O título deste texto dá nome ao livro do rabino Dephine Horvilleur, que me acompanha estes dias e com o qual me preparo para o Izcor deste ano. Vivemos com nossos mortos, eles fazem parte de nossas vidas mesmo quando não estão mais fisicamente neste plano. Nós os carregamos em nossos corações e em nossa memória, e, dessa forma, eles ainda estão presentes. Nós os encontramos quando acordamos e vemos sua xícara de café favorita ou quando a nossa imagem no espelho nos reflete com aquela peça de roupa que eles tanto gostavam quando vestíamos. Uma canção pode nos levar de volta a um passeio de carro juntos, um pôr-do-sol, o olhar de um estranho, uma fragrância, uma situação onde sabemos exatamente o que eles diriam ou fariam os trazem de volta para nossas vidas.

A cultura ocidental apresenta a vida e a morte como coisas opostas. A vida é o começo e a jornada, a morte é o fim. Nessa concepção, o encontro entre esses dois mundos parece impossível. Nossa tradição nos ensina que há uma ponte. Essa ponte é chamada de memória.

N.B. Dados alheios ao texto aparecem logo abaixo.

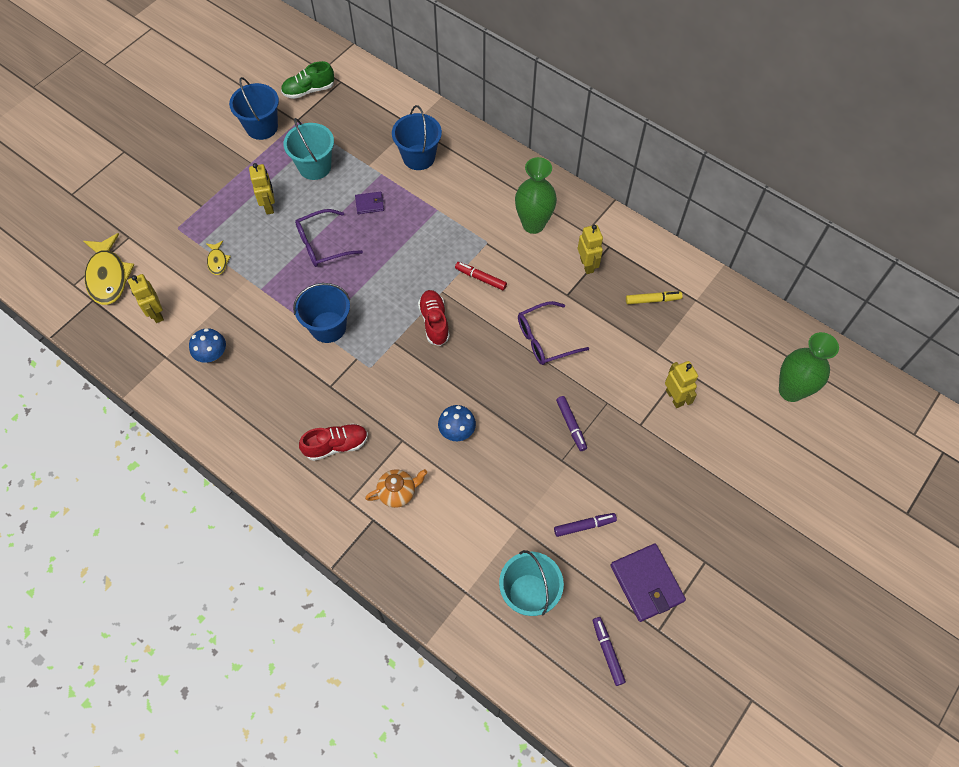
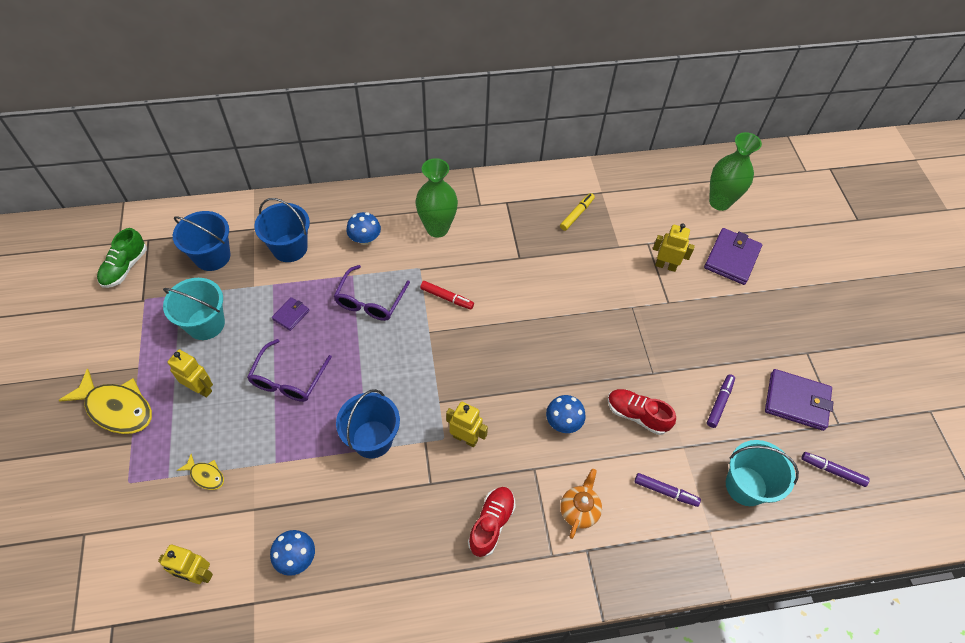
camera: 50 degrees left, 5 degrees down
yellow fish [83,233,135,305] -> yellow fish moved to [58,368,152,434]
blue bucket [229,77,279,140] -> blue bucket moved to [173,211,230,271]
red shoe [418,290,450,346] -> red shoe moved to [608,389,676,435]
red marker [455,262,507,290] -> red marker turned 135 degrees counterclockwise [420,281,474,309]
purple glasses [518,301,589,365] -> purple glasses moved to [334,265,410,321]
purple marker [556,396,587,451] -> purple marker moved to [634,473,701,507]
yellow robot [578,225,603,274] -> yellow robot moved to [446,402,488,447]
none -> blue mushroom [346,212,381,245]
none -> purple wallet [704,228,762,285]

“A morte geralmente é uma tragédia, pelo menos quando acontece em um momento que para nossa consciência é inconcebível, porque o tempo não tinha chegado ou porque a violência na partida destrói tudo em seu caminho… mas há uma maneira de impedi-la de que confisque completamente a história de uma vida. Muitas vezes, o desaparecimento brutal sequestra toda uma existência que, no entanto, não deve ser reduzida ao seu resultado. Nunca conte a vida pelo seu fim, mas pelo que se acreditava quando ela era ’infinita’. Saber dizer tudo o que era e poderia ter sido, antes de dizer o que não será”. (Delphine Horvilleur, em “Vivendo com nossos Mortos”)

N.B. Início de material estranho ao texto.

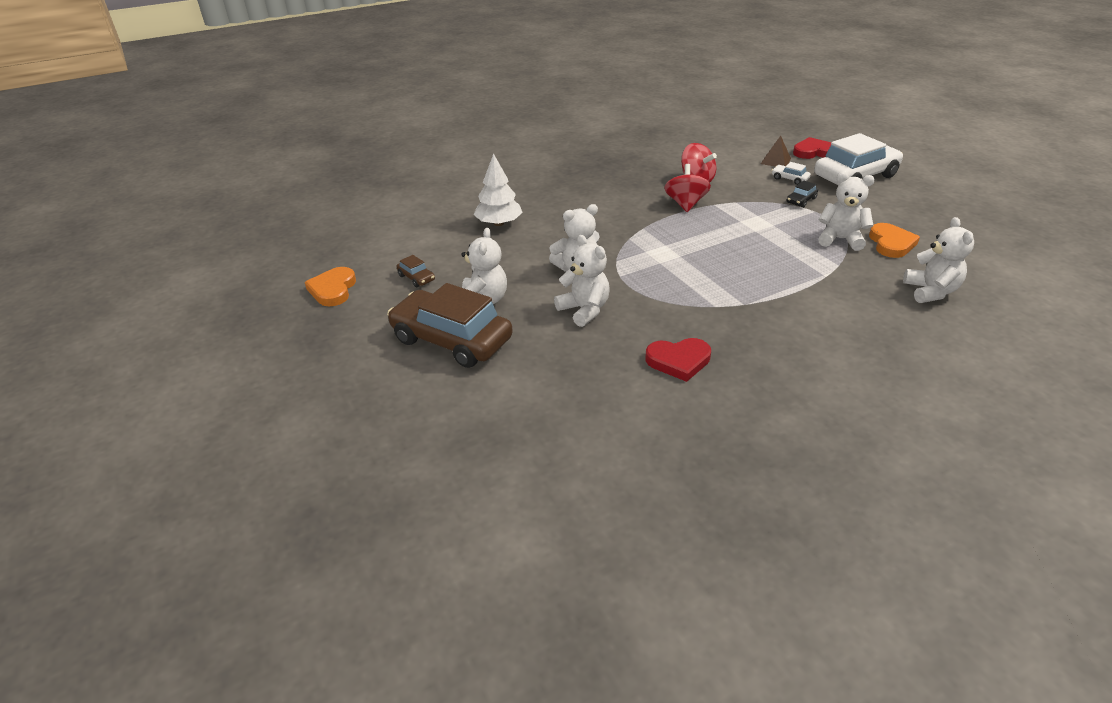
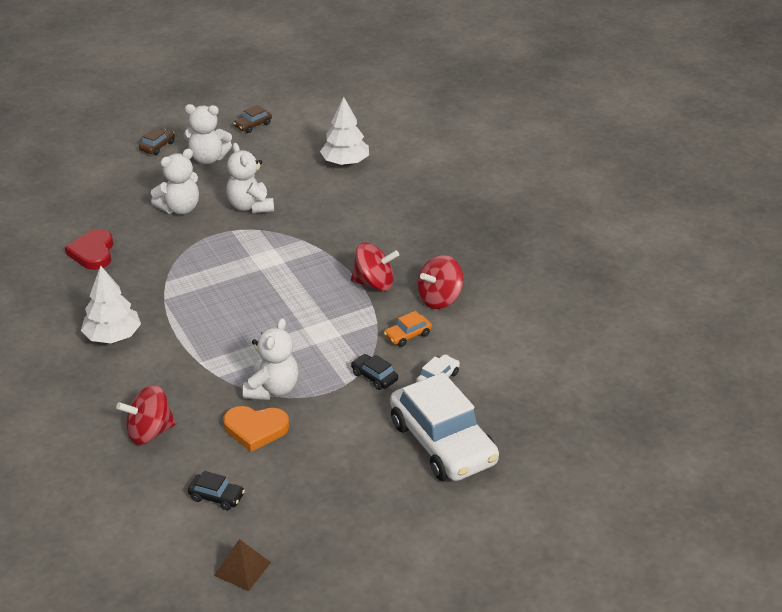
camera: 90 degrees right, 0 degrees up
orange heart [305,267,356,306] -> none
brown car [387,283,513,368] -> brown car [139,129,175,155], size x0.40
brown pyramid [761,136,791,167] -> brown pyramid moved to [214,539,271,591]
red heart [793,137,831,159] -> none
white teddy bear [903,217,974,303] -> red spinning top [116,385,176,445]
none -> white tree [81,266,141,343]
none -> black car [188,471,245,510]
none -> orange car [384,311,432,347]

Essa forma de evitar que a morte confisque a história de uma vida está em nós mesmos. Somos nós que lembramos e honramos a vida daqueles que não estão mais fisicamente lá. Suas almas, ligadas ao fluxo da vida eterna, também significam “na memória das gerações”. Vamos contar suas vidas, compartilhar nossas memórias, santificar suas histórias dando-lhes continuidade, agradecendo e celebrando suas vidas. Vamos honrar suas memórias com ações, vamos renovar seus legados, vamos nos inspirar por seus valores para continuar transformando este mundo.

Que no dia mais sagrado do calendário judaico, quando estivermos juntos relembrando todas essas almas, que estejamos cientes de que somos o elo que une todas essas gerações com a vida. O mundo que existia porque nos lembramos dele e a continuidade dessa conexão de geração em geração está em nós.  Somos testemunhos de suas vidas. Acendamos uma vela como símbolo da presença de suas almas que seguem vivas.